Personal stories can be a powerful catalyst for change – challenging stereotypes, building bridges, and inspiring action. In a country as diverse and complex as the United States, the identities of Muslim Americans remain layered and contested. We all have stories to tell: stories that deserve to be collected, conserved, and celebrated.
“Muslim American Journeys” is a MALA program produced in partnership with NPR’s StoryCorps and the Library of Congress, providing a platform for Americans of Muslim heritage to share their individual stories. By sharing a diverse range of narratives and experiences, “Journeys” aims to document oral history, inspire pride, and celebrate individuality.

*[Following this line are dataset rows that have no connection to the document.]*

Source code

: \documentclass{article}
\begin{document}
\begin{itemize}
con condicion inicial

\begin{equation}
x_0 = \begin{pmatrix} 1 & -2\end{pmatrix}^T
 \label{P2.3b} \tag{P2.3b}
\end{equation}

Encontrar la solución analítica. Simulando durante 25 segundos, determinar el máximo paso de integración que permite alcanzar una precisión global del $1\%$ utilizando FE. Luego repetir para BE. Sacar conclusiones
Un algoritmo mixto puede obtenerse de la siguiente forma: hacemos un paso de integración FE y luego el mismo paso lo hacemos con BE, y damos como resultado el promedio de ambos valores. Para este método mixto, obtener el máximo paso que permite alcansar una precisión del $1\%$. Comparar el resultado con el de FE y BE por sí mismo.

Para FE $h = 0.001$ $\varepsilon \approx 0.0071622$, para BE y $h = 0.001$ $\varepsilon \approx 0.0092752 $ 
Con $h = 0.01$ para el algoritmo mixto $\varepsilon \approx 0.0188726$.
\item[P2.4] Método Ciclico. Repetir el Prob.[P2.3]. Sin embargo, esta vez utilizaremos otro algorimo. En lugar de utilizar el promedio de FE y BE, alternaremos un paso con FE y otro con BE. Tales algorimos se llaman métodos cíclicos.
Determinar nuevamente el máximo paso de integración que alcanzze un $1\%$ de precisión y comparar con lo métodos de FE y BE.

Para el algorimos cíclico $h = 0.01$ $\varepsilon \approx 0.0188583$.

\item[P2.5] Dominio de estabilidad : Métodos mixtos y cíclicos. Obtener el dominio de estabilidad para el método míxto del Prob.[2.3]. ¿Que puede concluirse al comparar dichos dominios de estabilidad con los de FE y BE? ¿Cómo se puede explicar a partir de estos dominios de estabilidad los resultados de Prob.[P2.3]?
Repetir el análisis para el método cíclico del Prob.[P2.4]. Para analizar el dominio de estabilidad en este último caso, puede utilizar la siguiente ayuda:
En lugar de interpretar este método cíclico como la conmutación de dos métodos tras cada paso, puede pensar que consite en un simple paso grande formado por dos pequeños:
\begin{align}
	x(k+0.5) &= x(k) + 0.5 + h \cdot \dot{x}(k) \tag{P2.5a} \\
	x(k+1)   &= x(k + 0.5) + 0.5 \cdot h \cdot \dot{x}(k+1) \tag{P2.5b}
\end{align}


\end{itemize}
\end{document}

Every story recorded is officially archived in the Library of Congress, and outstanding stories are featured on National Public Radio.
“In Egypt I regularly spoke about liberalism, human rights, equality, child rights, LGBT rights, and more. Since arriving in America, I have been able to continuously witness the living, breathing applications of these values.”
“In my two-week journey I met pilgrims who were dogmatically going through the motions and others who were busy finding mistakes in what others were doing and going out of their way to educate everyone on the “right way” of being a Muslim.”
“It was really difficult to grow up as a refugee, in addition to being fatherless. I keenly remember Parents Day, which was celebrated in my elementary school. I remained standing alone and lost. It was a cruel holiday.”
“As a young, single tribal woman, I was pretty low in that pecking order, virtually invisible, and disenfranchised. Like most women, I was at the mercy and whims of the patriarchs who are, by law, responsible for me and my welfare.”
“Thus I grew up amidst this clash of modernization versus conservatism, old versus new, religion verses ego. My presentations taught me much about my fellow Americans, much about myself, and much about the world we live in today.”
“The morning of September 11th, my bell rang and a fellow foreign student came over to tell me about the unthinkable. American society, the perception of Muslims living within America and elsewhere… everything changed that day.”